Among the entries below, only the lines from the one with "The camera went 25" through the one with "The camera went 65" are wanted, reproduced exactly. Pictures are not wanted.

##### TASK INPUT

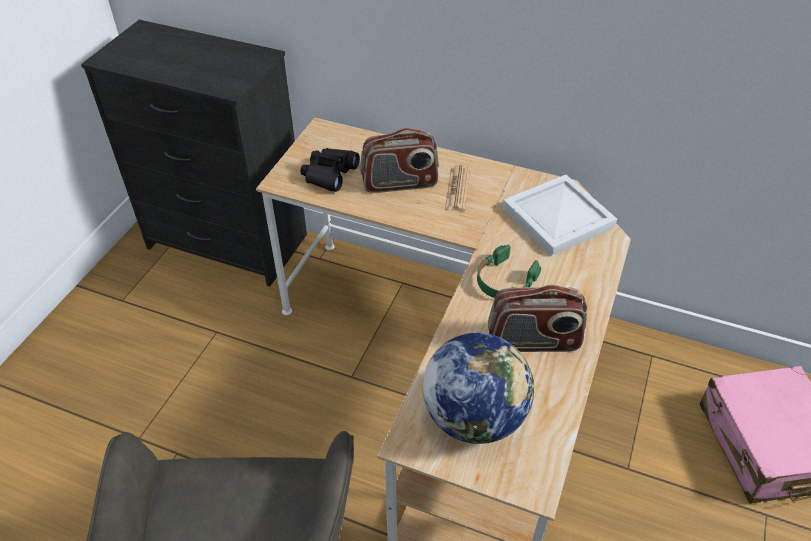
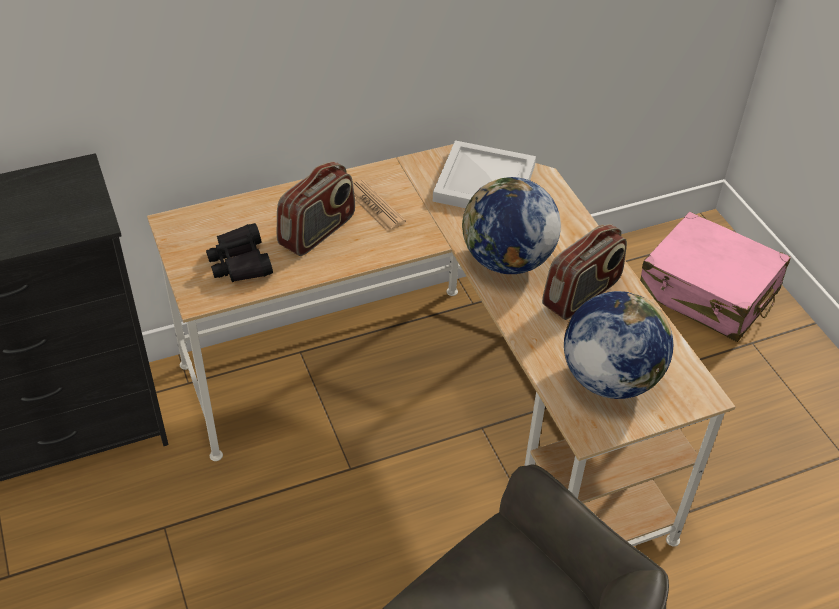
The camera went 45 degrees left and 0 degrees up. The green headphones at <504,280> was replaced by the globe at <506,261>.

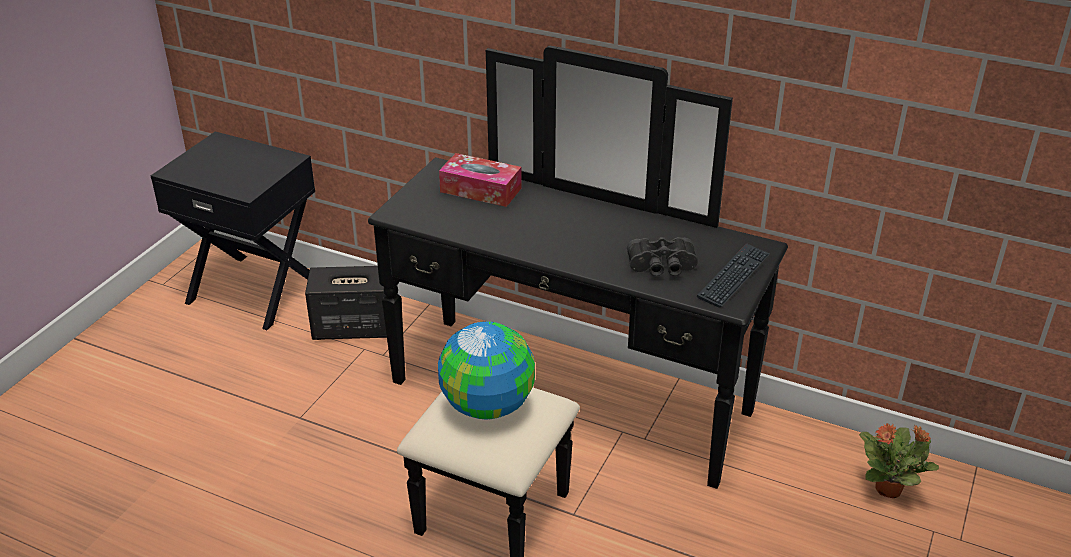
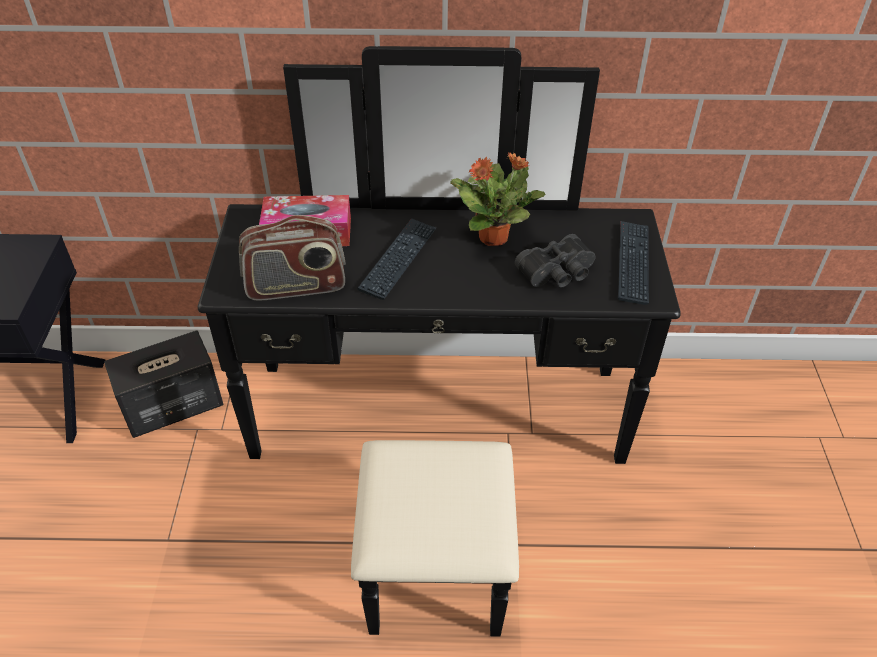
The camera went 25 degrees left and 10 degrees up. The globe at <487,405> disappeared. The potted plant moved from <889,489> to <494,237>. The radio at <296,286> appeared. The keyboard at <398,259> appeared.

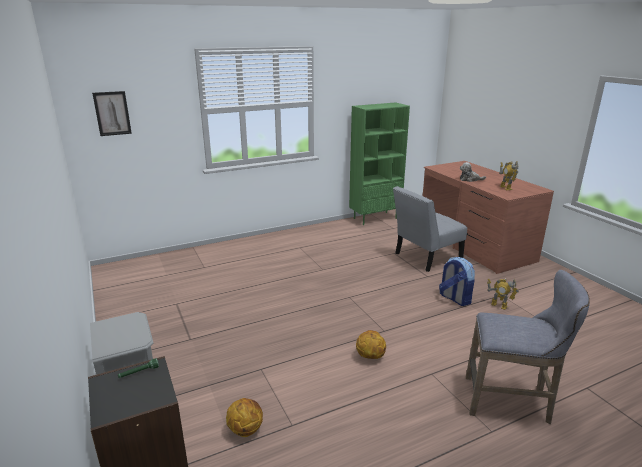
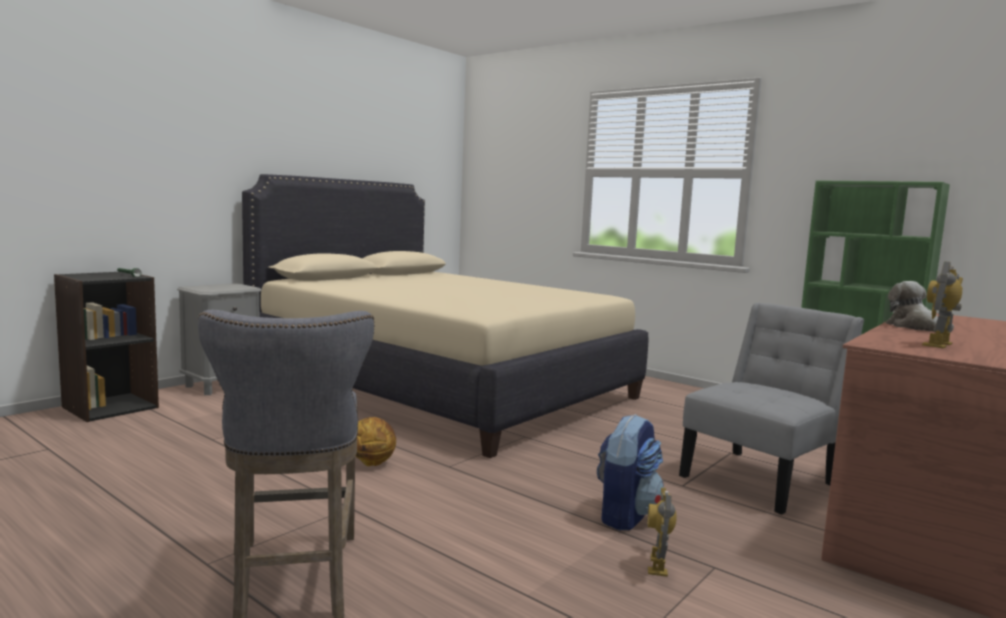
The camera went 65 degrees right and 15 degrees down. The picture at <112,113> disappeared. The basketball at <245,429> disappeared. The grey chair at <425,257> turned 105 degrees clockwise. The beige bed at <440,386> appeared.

##########
##### TASK INPUT

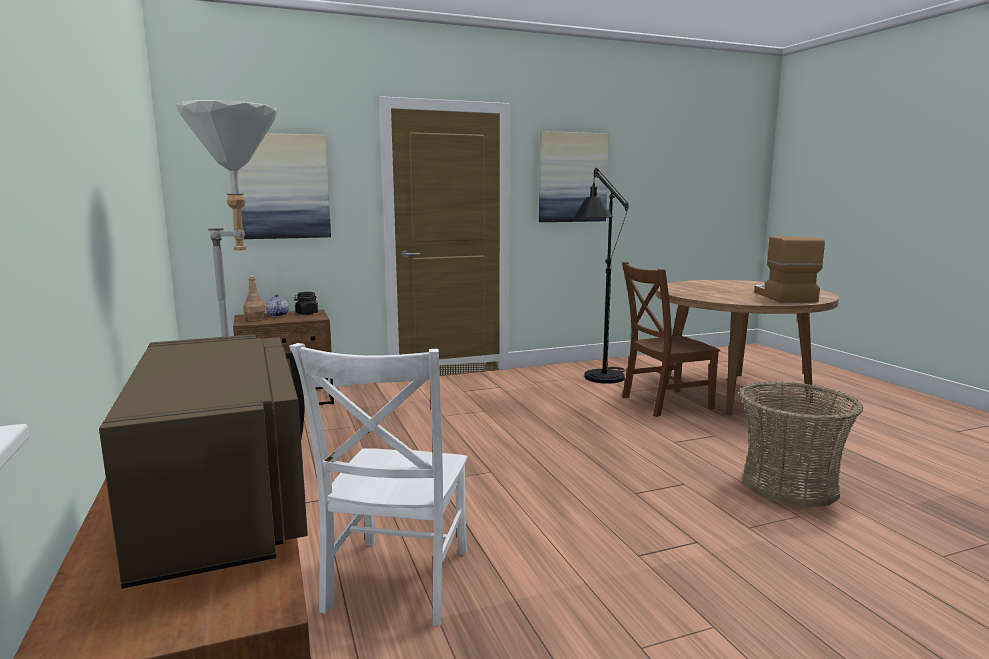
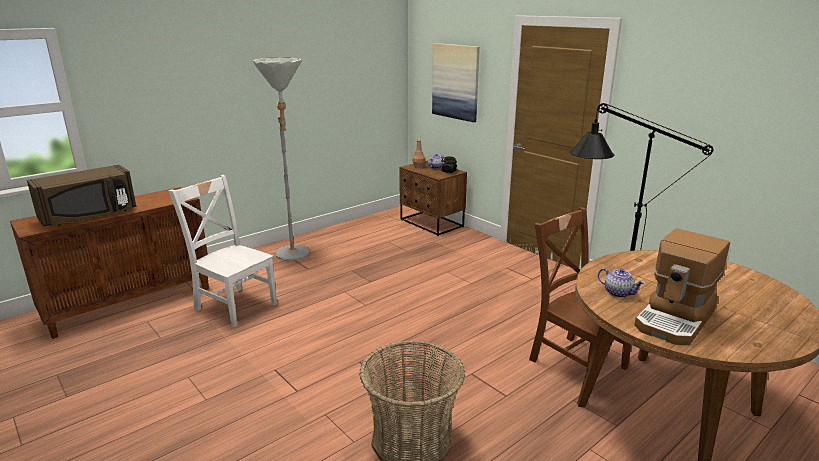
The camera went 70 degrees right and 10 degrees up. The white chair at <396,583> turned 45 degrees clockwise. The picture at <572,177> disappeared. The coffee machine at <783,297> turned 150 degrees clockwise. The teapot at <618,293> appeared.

##########
##### TASK INPUT

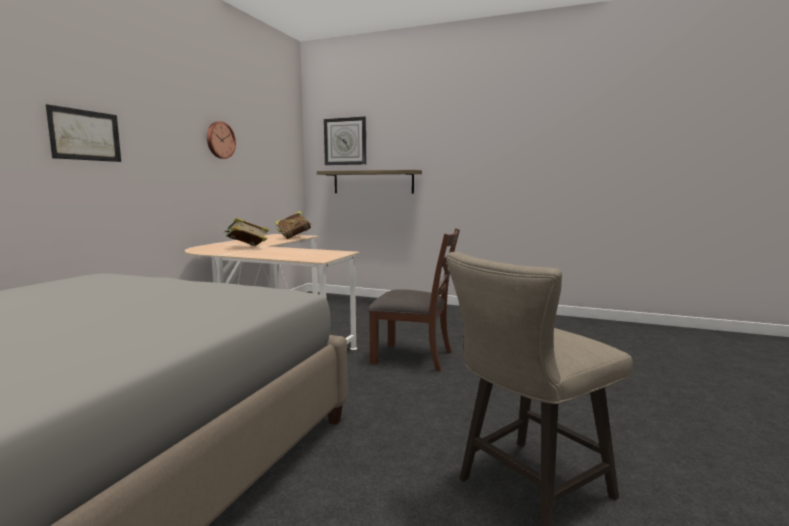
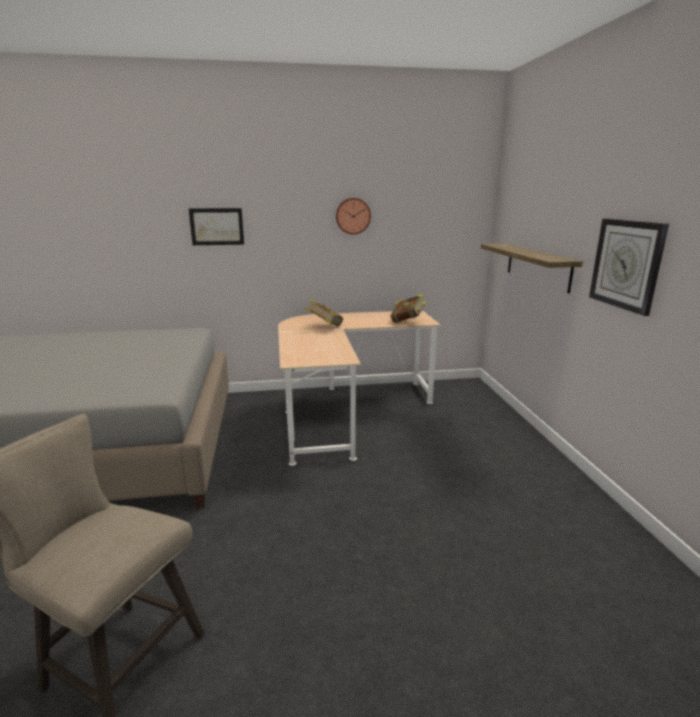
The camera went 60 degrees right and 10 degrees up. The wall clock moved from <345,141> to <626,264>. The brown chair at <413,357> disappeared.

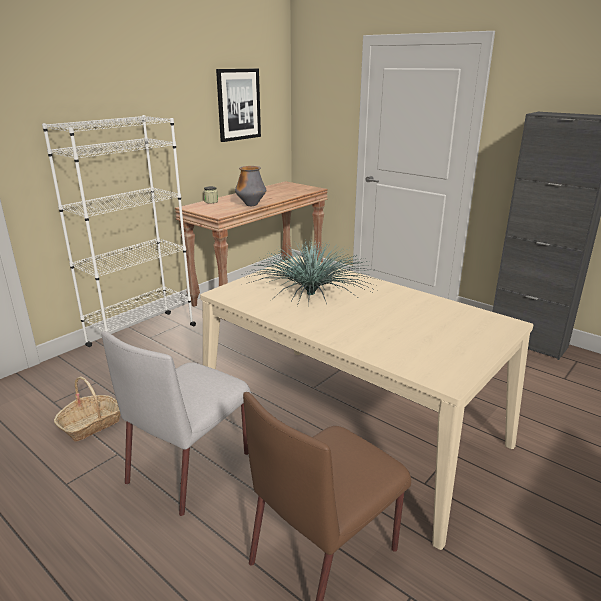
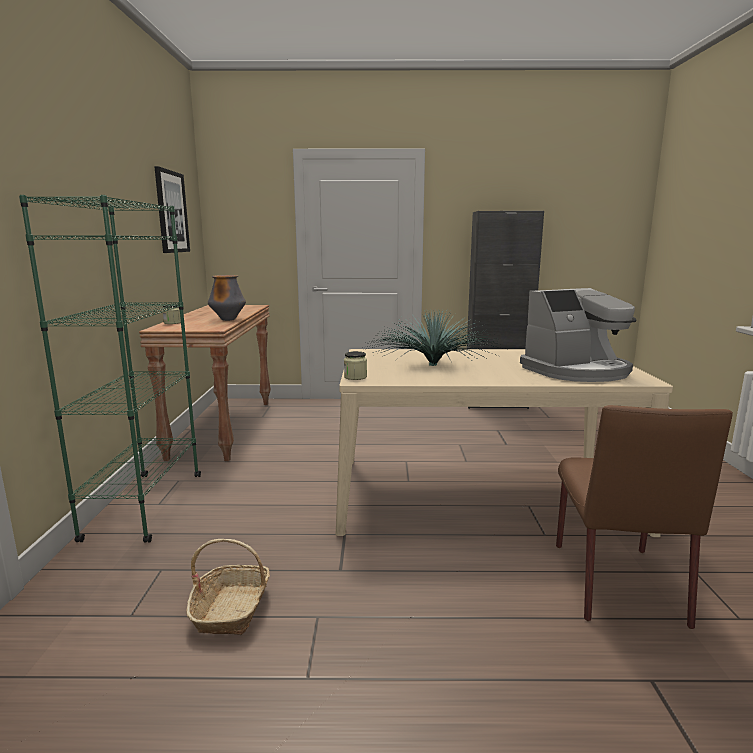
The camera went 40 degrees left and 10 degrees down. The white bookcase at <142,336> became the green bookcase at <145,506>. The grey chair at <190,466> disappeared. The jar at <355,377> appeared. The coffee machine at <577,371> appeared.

##########

WRITTEN ANSWER:
The camera went 25 degrees left and 10 degrees up. The globe at <487,405> disappeared. The potted plant moved from <889,489> to <494,237>. The radio at <296,286> appeared. The keyboard at <398,259> appeared.

The camera went 65 degrees right and 15 degrees down. The picture at <112,113> disappeared. The basketball at <245,429> disappeared. The grey chair at <425,257> turned 105 degrees clockwise. The beige bed at <440,386> appeared.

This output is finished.